(Dataset items)
* * *

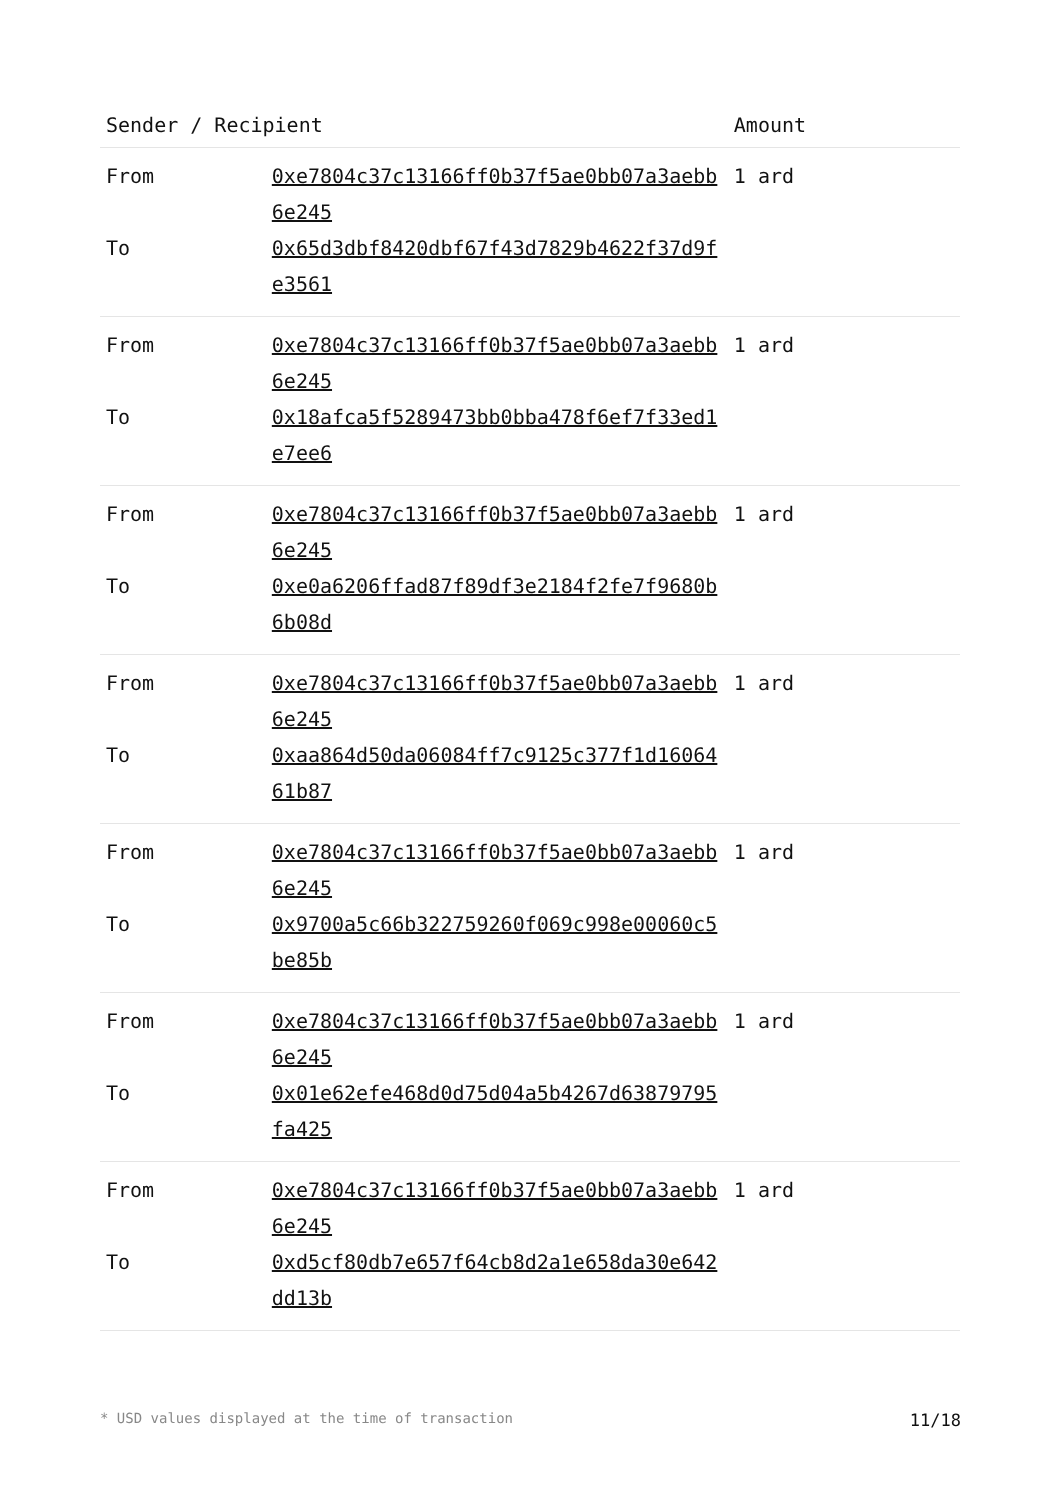| Sender / Recipient | | Amount |
| --- | --- | --- |
| From | 0xe7804c37c13166ff0b37f5ae0bb07a3aebb6e245 | 1 ard |
| To | 0x65d3dbf8420dbf67f43d7829b4622f37d9fe3561 | |
| From | 0xe7804c37c13166ff0b37f5ae0bb07a3aebb6e245 | 1 ard |
| To | 0x18afca5f5289473bb0bba478f6ef7f33ed1e7ee6 | |
| From | 0xe7804c37c13166ff0b37f5ae0bb07a3aebb6e245 | 1 ard |
| To | 0xe0a6206ffad87f89df3e2184f2fe7f9680b6b08d | |
| From | 0xe7804c37c13166ff0b37f5ae0bb07a3aebb6e245 | 1 ard |
| To | 0xaa864d50da06084ff7c9125c377f1d1606461b87 | |
| From | 0xe7804c37c13166ff0b37f5ae0bb07a3aebb6e245 | 1 ard |
| To | 0x9700a5c66b322759260f069c998e00060c5be85b | |
| From | 0xe7804c37c13166ff0b37f5ae0bb07a3aebb6e245 | 1 ard |
| To | 0x01e62efe468d0d75d04a5b4267d63879795fa425 | |
| From | 0xe7804c37c13166ff0b37f5ae0bb07a3aebb6e245 | 1 ard |
| To | 0xd5cf80db7e657f64cb8d2a1e658da30e642dd13b | |
* USD values displayed at the time of transaction 11/18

* * *

* [PROBLEM STATEMENT]: Transcribe each line above exactly, pictures excluded.

* [WRITTEN ANSWER]:
| Sender / Recipient | | Amount |
| --- | --- | --- |
| From | 0xe7804c37c13166ff0b37f5ae0bb07a3aebb6e245 | 1 ard |
| To | 0x65d3dbf8420dbf67f43d7829b4622f37d9fe3561 | |
| From | 0xe7804c37c13166ff0b37f5ae0bb07a3aebb6e245 | 1 ard |
| To | 0x18afca5f5289473bb0bba478f6ef7f33ed1e7ee6 | |
| From | 0xe7804c37c13166ff0b37f5ae0bb07a3aebb6e245 | 1 ard |
| To | 0xe0a6206ffad87f89df3e2184f2fe7f9680b6b08d | |
| From | 0xe7804c37c13166ff0b37f5ae0bb07a3aebb6e245 | 1 ard |
| To | 0xaa864d50da06084ff7c9125c377f1d1606461b87 | |
| From | 0xe7804c37c13166ff0b37f5ae0bb07a3aebb6e245 | 1 ard |
| To | 0x9700a5c66b322759260f069c998e00060c5be85b | |
| From | 0xe7804c37c13166ff0b37f5ae0bb07a3aebb6e245 | 1 ard |
| To | 0x01e62efe468d0d75d04a5b4267d63879795fa425 | |
| From | 0xe7804c37c13166ff0b37f5ae0bb07a3aebb6e245 | 1 ard |
| To | 0xd5cf80db7e657f64cb8d2a1e658da30e642dd13b | |
* USD values displayed at the time of transaction 11/18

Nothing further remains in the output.